[Extracted page text rows]

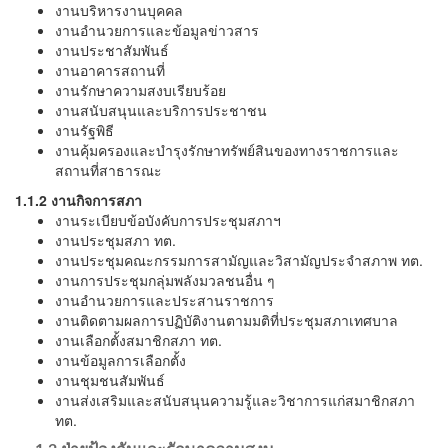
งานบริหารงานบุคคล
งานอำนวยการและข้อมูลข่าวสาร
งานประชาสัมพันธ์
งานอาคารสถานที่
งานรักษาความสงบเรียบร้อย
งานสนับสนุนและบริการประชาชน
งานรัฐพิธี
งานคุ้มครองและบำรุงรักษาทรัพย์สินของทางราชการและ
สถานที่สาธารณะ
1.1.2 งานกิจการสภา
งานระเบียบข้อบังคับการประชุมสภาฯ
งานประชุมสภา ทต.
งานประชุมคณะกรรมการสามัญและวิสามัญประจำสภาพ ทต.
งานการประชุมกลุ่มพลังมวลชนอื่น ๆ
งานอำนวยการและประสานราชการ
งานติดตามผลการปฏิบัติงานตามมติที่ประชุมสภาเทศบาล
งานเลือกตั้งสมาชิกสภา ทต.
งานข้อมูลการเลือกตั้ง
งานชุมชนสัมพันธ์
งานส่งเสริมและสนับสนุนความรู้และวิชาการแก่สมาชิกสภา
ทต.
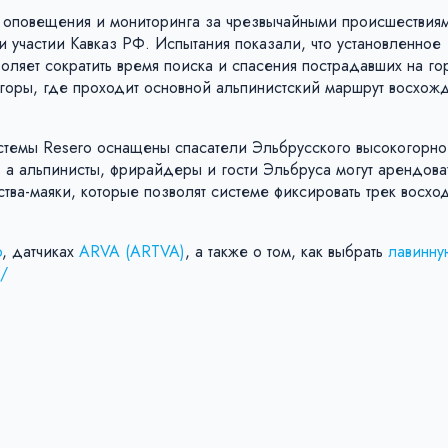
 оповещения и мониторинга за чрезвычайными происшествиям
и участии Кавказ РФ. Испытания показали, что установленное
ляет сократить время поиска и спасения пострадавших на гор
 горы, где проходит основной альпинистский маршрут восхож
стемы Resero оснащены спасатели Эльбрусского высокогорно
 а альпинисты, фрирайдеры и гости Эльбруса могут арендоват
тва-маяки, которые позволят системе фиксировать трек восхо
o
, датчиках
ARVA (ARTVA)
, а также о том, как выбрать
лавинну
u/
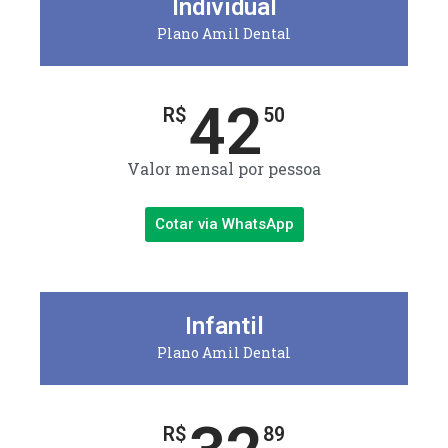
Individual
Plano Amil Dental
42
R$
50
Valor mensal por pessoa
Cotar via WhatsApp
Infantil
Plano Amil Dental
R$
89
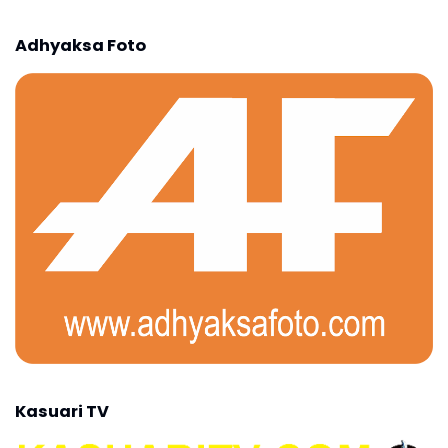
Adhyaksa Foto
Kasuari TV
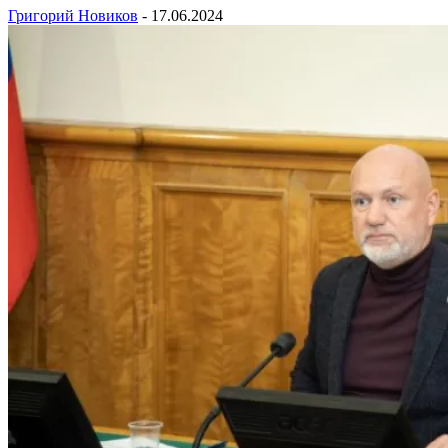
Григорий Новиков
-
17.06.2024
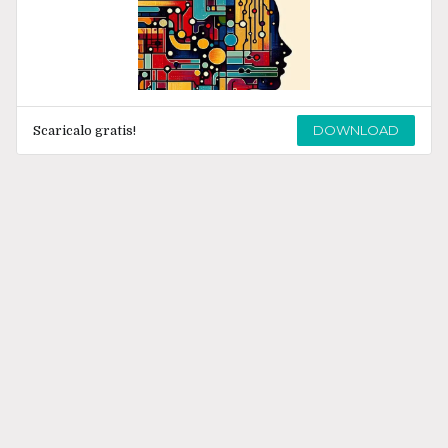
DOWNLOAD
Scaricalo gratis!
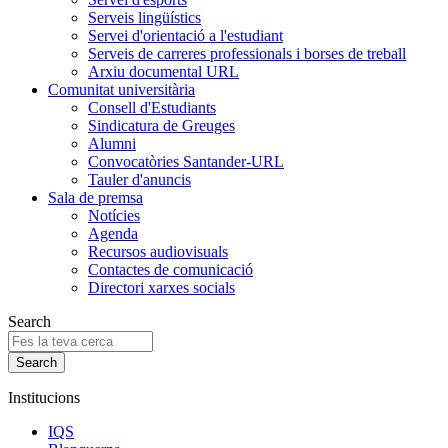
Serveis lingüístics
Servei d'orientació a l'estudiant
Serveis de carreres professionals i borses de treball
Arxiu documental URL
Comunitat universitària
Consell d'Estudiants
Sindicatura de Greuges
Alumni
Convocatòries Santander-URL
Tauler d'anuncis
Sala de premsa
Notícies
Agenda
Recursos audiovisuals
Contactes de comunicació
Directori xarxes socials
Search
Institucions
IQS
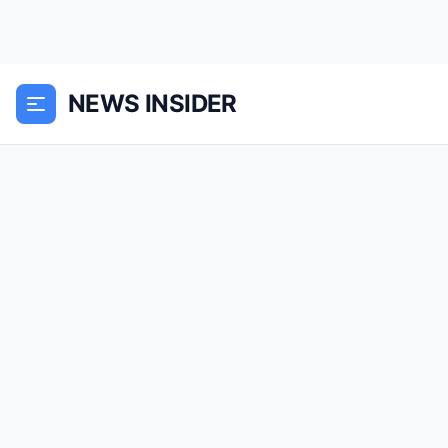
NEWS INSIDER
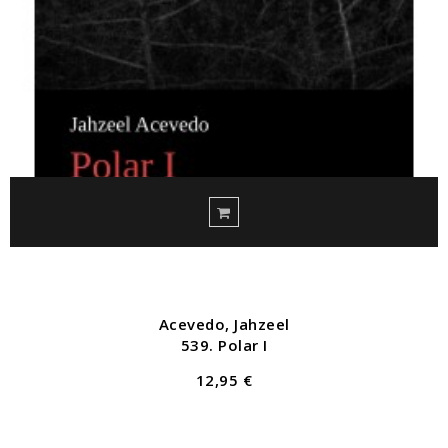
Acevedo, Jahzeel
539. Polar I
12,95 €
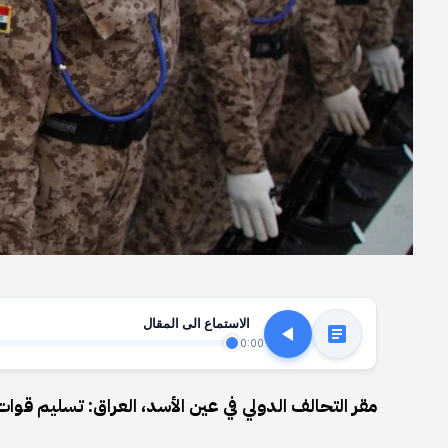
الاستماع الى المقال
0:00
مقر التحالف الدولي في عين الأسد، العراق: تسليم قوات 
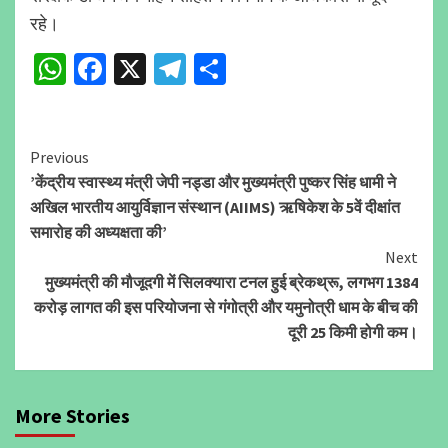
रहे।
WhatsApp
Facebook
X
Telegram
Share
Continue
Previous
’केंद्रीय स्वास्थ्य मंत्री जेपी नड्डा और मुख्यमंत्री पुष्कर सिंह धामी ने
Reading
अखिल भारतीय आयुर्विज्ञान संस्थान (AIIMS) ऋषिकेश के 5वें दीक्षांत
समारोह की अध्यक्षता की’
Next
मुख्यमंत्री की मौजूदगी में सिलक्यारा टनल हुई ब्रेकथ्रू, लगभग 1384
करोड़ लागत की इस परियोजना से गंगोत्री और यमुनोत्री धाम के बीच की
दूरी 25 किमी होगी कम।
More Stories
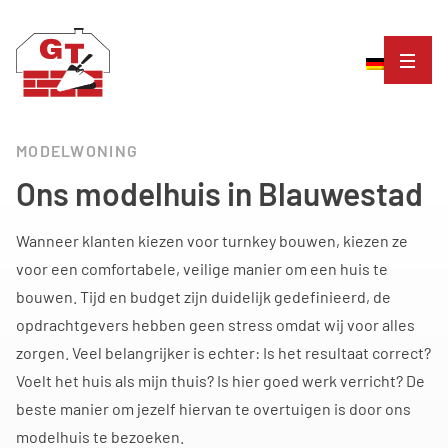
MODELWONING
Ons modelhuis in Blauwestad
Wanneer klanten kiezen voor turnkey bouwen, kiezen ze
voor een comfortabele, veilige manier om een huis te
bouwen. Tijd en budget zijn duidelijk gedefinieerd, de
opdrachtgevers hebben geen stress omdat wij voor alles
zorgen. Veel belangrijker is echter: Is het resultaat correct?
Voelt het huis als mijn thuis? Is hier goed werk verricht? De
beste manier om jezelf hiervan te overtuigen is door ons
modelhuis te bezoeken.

...

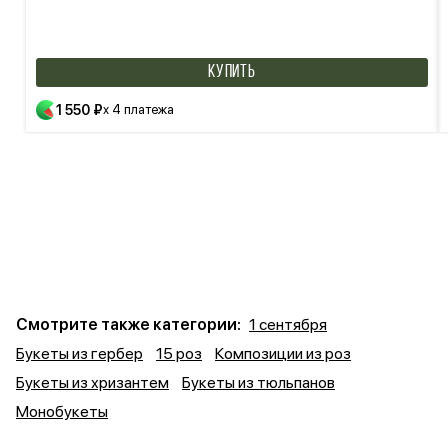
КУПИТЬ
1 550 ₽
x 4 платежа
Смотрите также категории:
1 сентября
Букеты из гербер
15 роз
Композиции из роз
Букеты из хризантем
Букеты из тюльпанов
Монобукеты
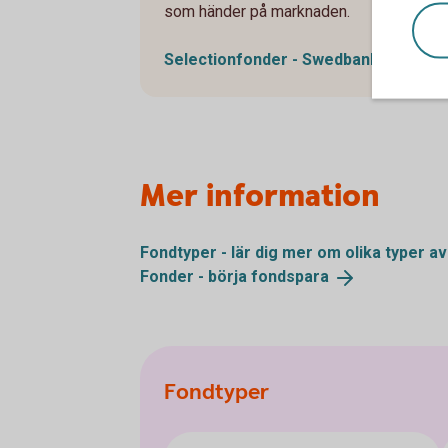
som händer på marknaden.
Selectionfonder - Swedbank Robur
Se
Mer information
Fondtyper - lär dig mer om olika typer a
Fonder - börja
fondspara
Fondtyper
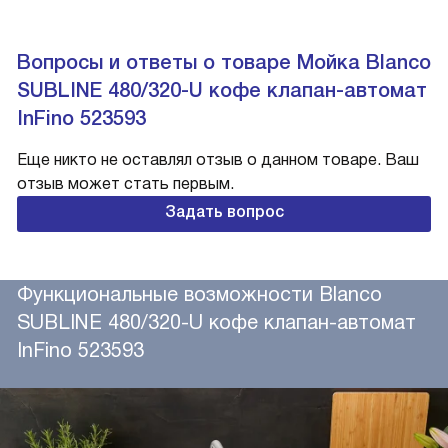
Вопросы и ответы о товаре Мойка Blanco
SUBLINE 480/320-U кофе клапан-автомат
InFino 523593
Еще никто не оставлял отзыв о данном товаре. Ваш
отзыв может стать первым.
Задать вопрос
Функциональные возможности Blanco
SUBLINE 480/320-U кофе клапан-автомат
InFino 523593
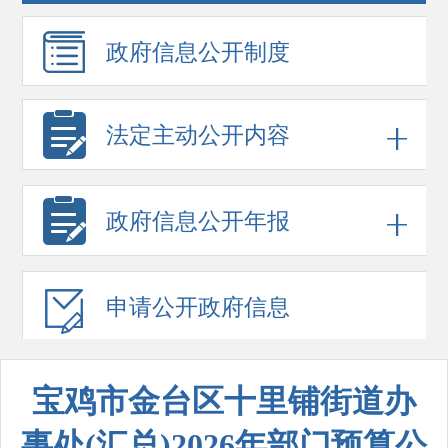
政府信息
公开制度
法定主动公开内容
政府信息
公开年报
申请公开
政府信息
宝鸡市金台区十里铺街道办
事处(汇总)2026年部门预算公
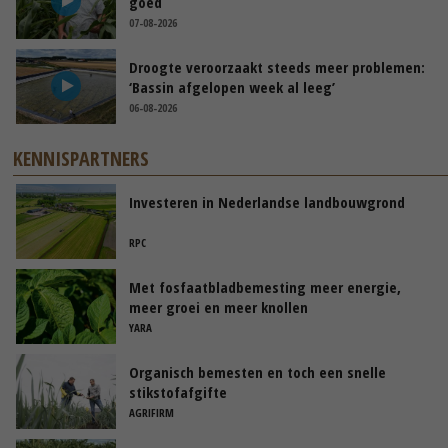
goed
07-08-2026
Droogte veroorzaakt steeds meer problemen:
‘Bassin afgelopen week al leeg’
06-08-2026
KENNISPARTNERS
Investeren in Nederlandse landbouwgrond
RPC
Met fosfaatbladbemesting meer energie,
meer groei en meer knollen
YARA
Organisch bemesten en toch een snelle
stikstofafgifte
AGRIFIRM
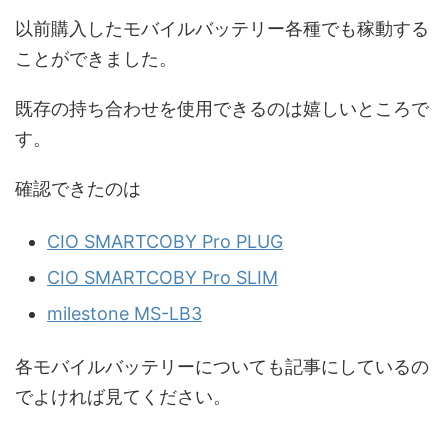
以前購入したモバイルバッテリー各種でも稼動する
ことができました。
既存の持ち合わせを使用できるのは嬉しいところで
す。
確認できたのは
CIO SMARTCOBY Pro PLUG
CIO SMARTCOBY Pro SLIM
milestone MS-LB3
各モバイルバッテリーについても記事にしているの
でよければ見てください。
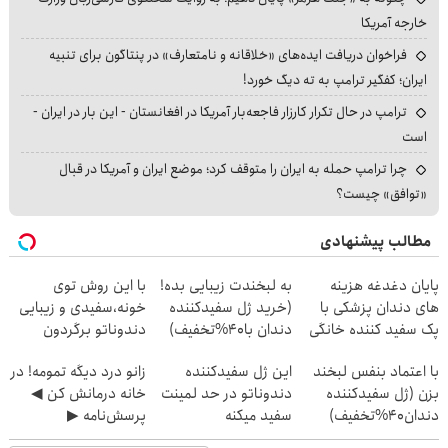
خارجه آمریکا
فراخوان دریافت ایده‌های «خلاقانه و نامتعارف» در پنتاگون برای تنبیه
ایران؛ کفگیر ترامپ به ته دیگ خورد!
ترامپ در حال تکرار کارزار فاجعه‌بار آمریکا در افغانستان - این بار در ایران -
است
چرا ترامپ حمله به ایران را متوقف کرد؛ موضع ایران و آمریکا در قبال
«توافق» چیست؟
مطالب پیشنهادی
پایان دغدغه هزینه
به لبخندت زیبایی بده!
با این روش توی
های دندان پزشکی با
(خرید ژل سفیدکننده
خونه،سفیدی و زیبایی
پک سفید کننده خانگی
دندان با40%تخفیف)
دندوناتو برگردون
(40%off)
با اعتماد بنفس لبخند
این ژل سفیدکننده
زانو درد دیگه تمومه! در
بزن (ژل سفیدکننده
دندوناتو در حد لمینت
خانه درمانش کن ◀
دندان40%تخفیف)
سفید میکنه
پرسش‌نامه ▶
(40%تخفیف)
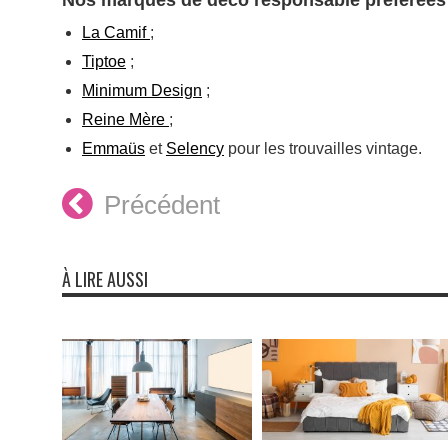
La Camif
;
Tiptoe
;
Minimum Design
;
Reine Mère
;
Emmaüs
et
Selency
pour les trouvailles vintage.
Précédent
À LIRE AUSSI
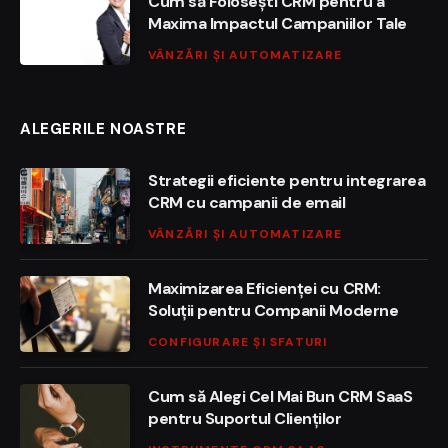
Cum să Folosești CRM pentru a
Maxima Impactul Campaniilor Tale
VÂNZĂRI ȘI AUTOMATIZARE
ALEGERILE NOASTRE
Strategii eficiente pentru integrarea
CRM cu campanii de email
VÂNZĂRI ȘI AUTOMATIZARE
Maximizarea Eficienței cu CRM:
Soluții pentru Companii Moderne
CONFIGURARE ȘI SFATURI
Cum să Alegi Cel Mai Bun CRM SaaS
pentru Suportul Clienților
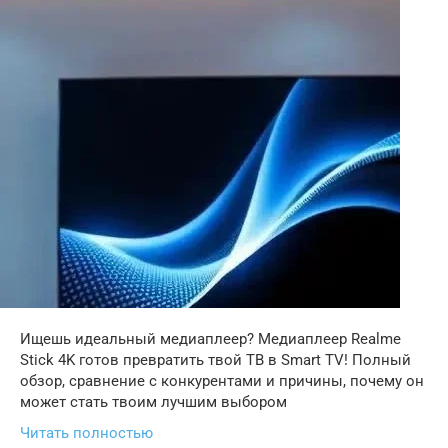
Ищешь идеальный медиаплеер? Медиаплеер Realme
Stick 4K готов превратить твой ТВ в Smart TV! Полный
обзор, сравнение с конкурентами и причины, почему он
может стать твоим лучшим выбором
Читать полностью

== Aim of the task ==
Express the rows above as a numbered list, from the line with "Acevedo, Jahzeel" to the line with "More Stories", both included, skipping any blank lines. Leave the picture markers out of the list.

== Result of this task ==
1. Acevedo, Jahzeel
2. 539. Polar I
3. 12,95 €
4. الاستماع الى المقال
5. 0:00
6. مقر التحالف الدولي في عين الأسد، العراق: تسليم قوات 
7. रहे।
8. WhatsApp
9. Facebook
10. X
11. Telegram
12. Share
13. Continue
14. Previous
15. ’केंद्रीय स्वास्थ्य मंत्री जेपी नड्डा और मुख्यमंत्री पुष्कर सिंह धामी ने
16. Reading
17. अखिल भारतीय आयुर्विज्ञान संस्थान (AIIMS) ऋषिकेश के 5वें दीक्षांत
18. समारोह की अध्यक्षता की’
19. Next
20. मुख्यमंत्री की मौजूदगी में सिलक्यारा टनल हुई ब्रेकथ्रू, लगभग 1384
21. करोड़ लागत की इस परियोजना से गंगोत्री और यमुनोत्री धाम के बीच की
22. दूरी 25 किमी होगी कम।
23. More Stories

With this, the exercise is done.